▸ **Предоставленные записи**

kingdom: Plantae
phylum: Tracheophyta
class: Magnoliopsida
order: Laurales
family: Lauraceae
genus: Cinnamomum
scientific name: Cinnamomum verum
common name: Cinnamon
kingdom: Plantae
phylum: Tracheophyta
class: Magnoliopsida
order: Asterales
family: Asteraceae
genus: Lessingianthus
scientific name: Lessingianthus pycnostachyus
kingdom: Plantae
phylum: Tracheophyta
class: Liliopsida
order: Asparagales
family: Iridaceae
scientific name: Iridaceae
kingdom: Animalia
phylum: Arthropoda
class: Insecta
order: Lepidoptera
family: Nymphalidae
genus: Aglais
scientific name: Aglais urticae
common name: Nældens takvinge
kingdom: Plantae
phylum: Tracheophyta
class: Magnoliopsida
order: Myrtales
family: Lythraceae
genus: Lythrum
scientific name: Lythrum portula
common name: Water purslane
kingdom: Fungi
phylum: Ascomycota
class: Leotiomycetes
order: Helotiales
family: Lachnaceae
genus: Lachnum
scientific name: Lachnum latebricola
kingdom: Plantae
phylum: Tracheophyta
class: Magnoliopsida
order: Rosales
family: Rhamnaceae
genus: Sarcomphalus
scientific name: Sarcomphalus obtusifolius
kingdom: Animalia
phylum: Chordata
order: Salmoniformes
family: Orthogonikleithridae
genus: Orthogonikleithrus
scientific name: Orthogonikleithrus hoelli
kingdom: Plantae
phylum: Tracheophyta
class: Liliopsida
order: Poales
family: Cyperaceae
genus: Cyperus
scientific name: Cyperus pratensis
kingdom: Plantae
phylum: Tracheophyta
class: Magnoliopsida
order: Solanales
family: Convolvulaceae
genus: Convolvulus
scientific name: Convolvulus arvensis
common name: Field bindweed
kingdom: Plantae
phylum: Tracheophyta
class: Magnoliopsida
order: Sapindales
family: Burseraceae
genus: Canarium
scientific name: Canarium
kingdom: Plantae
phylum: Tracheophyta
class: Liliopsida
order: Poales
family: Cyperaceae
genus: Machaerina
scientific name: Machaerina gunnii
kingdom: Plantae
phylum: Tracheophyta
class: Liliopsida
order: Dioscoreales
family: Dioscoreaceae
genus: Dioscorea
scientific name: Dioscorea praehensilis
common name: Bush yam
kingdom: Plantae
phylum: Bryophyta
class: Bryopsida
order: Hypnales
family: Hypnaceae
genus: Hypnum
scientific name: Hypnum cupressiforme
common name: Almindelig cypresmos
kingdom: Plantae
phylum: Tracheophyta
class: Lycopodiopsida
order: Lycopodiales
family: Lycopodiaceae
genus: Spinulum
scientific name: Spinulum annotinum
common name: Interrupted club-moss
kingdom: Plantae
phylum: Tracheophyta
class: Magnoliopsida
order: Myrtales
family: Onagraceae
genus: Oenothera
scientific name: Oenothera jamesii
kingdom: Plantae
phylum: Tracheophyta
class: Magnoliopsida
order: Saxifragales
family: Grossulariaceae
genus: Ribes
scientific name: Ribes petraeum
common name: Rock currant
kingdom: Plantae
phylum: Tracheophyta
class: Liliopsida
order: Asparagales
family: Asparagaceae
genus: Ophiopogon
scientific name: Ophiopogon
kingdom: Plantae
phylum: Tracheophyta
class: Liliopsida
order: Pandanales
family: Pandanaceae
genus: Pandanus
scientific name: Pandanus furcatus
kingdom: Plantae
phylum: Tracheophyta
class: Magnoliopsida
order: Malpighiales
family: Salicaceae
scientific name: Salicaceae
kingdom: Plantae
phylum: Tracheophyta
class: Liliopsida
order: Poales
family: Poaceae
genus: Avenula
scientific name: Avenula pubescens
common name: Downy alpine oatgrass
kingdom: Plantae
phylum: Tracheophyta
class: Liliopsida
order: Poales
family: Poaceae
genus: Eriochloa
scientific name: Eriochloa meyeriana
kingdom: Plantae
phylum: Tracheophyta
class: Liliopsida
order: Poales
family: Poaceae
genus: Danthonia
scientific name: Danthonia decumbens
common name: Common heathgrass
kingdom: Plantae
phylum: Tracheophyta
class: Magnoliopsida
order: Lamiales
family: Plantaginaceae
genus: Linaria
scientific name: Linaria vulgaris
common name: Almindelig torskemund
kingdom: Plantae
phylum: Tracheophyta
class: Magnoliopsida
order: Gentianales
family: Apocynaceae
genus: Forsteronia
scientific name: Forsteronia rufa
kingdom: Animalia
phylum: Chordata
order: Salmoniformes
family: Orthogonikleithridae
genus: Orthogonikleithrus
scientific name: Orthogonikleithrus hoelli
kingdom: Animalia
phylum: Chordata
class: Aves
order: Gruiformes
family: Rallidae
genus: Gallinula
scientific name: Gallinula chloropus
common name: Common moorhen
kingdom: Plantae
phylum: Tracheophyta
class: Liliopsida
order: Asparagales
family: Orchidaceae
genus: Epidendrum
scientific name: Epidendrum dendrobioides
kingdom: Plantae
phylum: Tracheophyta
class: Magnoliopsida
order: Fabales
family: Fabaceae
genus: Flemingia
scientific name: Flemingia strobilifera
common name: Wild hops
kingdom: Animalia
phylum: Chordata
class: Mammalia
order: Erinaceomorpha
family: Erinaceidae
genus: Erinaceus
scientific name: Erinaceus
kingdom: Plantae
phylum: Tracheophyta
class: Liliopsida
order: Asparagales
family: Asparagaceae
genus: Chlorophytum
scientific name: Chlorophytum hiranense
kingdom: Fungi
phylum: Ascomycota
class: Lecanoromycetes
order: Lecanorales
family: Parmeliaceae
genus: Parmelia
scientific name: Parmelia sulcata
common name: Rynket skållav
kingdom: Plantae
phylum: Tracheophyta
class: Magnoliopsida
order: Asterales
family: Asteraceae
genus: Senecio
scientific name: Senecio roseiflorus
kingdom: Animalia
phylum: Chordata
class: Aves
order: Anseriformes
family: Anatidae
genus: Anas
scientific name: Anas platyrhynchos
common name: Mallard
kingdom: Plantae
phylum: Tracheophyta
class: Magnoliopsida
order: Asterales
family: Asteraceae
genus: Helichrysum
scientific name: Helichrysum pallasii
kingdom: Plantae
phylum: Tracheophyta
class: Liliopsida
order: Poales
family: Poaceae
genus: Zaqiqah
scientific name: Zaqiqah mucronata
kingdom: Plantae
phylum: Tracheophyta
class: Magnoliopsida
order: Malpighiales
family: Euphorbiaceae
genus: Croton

▸ **Поставленная задача**
Перепечатайте все приведенные выше записи строка за строкой, ничего не меняя.

▸ **Ответ на задание**
kingdom: Plantae
phylum: Tracheophyta
class: Magnoliopsida
order: Laurales
family: Lauraceae
genus: Cinnamomum
scientific name: Cinnamomum verum
common name: Cinnamon
kingdom: Plantae
phylum: Tracheophyta
class: Magnoliopsida
order: Asterales
family: Asteraceae
genus: Lessingianthus
scientific name: Lessingianthus pycnostachyus
kingdom: Plantae
phylum: Tracheophyta
class: Liliopsida
order: Asparagales
family: Iridaceae
scientific name: Iridaceae
kingdom: Animalia
phylum: Arthropoda
class: Insecta
order: Lepidoptera
family: Nymphalidae
genus: Aglais
scientific name: Aglais urticae
common name: Nældens takvinge
kingdom: Plantae
phylum: Tracheophyta
class: Magnoliopsida
order: Myrtales
family: Lythraceae
genus: Lythrum
scientific name: Lythrum portula
common name: Water purslane
kingdom: Fungi
phylum: Ascomycota
class: Leotiomycetes
order: Helotiales
family: Lachnaceae
genus: Lachnum
scientific name: Lachnum latebricola
kingdom: Plantae
phylum: Tracheophyta
class: Magnoliopsida
order: Rosales
family: Rhamnaceae
genus: Sarcomphalus
scientific name: Sarcomphalus obtusifolius
kingdom: Animalia
phylum: Chordata
order: Salmoniformes
family: Orthogonikleithridae
genus: Orthogonikleithrus
scientific name: Orthogonikleithrus hoelli
kingdom: Plantae
phylum: Tracheophyta
class: Liliopsida
order: Poales
family: Cyperaceae
genus: Cyperus
scientific name: Cyperus pratensis
kingdom: Plantae
phylum: Tracheophyta
class: Magnoliopsida
order: Solanales
family: Convolvulaceae
genus: Convolvulus
scientific name: Convolvulus arvensis
common name: Field bindweed
kingdom: Plantae
phylum: Tracheophyta
class: Magnoliopsida
order: Sapindales
family: Burseraceae
genus: Canarium
scientific name: Canarium
kingdom: Plantae
phylum: Tracheophyta
class: Liliopsida
order: Poales
family: Cyperaceae
genus: Machaerina
scientific name: Machaerina gunnii
kingdom: Plantae
phylum: Tracheophyta
class: Liliopsida
order: Dioscoreales
family: Dioscoreaceae
genus: Dioscorea
scientific name: Dioscorea praehensilis
common name: Bush yam
kingdom: Plantae
phylum: Bryophyta
class: Bryopsida
order: Hypnales
family: Hypnaceae
genus: Hypnum
scientific name: Hypnum cupressiforme
common name: Almindelig cypresmos
kingdom: Plantae
phylum: Tracheophyta
class: Lycopodiopsida
order: Lycopodiales
family: Lycopodiaceae
genus: Spinulum
scientific name: Spinulum annotinum
common name: Interrupted club-moss
kingdom: Plantae
phylum: Tracheophyta
class: Magnoliopsida
order: Myrtales
family: Onagraceae
genus: Oenothera
scientific name: Oenothera jamesii
kingdom: Plantae
phylum: Tracheophyta
class: Magnoliopsida
order: Saxifragales
family: Grossulariaceae
genus: Ribes
scientific name: Ribes petraeum
common name: Rock currant
kingdom: Plantae
phylum: Tracheophyta
class: Liliopsida
order: Asparagales
family: Asparagaceae
genus: Ophiopogon
scientific name: Ophiopogon
kingdom: Plantae
phylum: Tracheophyta
class: Liliopsida
order: Pandanales
family: Pandanaceae
genus: Pandanus
scientific name: Pandanus furcatus
kingdom: Plantae
phylum: Tracheophyta
class: Magnoliopsida
order: Malpighiales
family: Salicaceae
scientific name: Salicaceae
kingdom: Plantae
phylum: Tracheophyta
class: Liliopsida
order: Poales
family: Poaceae
genus: Avenula
scientific name: Avenula pubescens
common name: Downy alpine oatgrass
kingdom: Plantae
phylum: Tracheophyta
class: Liliopsida
order: Poales
family: Poaceae
genus: Eriochloa
scientific name: Eriochloa meyeriana
kingdom: Plantae
phylum: Tracheophyta
class: Liliopsida
order: Poales
family: Poaceae
genus: Danthonia
scientific name: Danthonia decumbens
common name: Common heathgrass
kingdom: Plantae
phylum: Tracheophyta
class: Magnoliopsida
order: Lamiales
family: Plantaginaceae
genus: Linaria
scientific name: Linaria vulgaris
common name: Almindelig torskemund
kingdom: Plantae
phylum: Tracheophyta
class: Magnoliopsida
order: Gentianales
family: Apocynaceae
genus: Forsteronia
scientific name: Forsteronia rufa
kingdom: Animalia
phylum: Chordata
order: Salmoniformes
family: Orthogonikleithridae
genus: Orthogonikleithrus
scientific name: Orthogonikleithrus hoelli
kingdom: Animalia
phylum: Chordata
class: Aves
order: Gruiformes
family: Rallidae
genus: Gallinula
scientific name: Gallinula chloropus
common name: Common moorhen
kingdom: Plantae
phylum: Tracheophyta
class: Liliopsida
order: Asparagales
family: Orchidaceae
genus: Epidendrum
scientific name: Epidendrum dendrobioides
kingdom: Plantae
phylum: Tracheophyta
class: Magnoliopsida
order: Fabales
family: Fabaceae
genus: Flemingia
scientific name: Flemingia strobilifera
common name: Wild hops
kingdom: Animalia
phylum: Chordata
class: Mammalia
order: Erinaceomorpha
family: Erinaceidae
genus: Erinaceus
scientific name: Erinaceus
kingdom: Plantae
phylum: Tracheophyta
class: Liliopsida
order: Asparagales
family: Asparagaceae
genus: Chlorophytum
scientific name: Chlorophytum hiranense
kingdom: Fungi
phylum: Ascomycota
class: Lecanoromycetes
order: Lecanorales
family: Parmeliaceae
genus: Parmelia
scientific name: Parmelia sulcata
common name: Rynket skållav
kingdom: Plantae
phylum: Tracheophyta
class: Magnoliopsida
order: Asterales
family: Asteraceae
genus: Senecio
scientific name: Senecio roseiflorus
kingdom: Animalia
phylum: Chordata
class: Aves
order: Anseriformes
family: Anatidae
genus: Anas
scientific name: Anas platyrhynchos
common name: Mallard
kingdom: Plantae
phylum: Tracheophyta
class: Magnoliopsida
order: Asterales
family: Asteraceae
genus: Helichrysum
scientific name: Helichrysum pallasii
kingdom: Plantae
phylum: Tracheophyta
class: Liliopsida
order: Poales
family: Poaceae
genus: Zaqiqah
scientific name: Zaqiqah mucronata
kingdom: Plantae
phylum: Tracheophyta
class: Magnoliopsida
order: Malpighiales
family: Euphorbiaceae
genus: Croton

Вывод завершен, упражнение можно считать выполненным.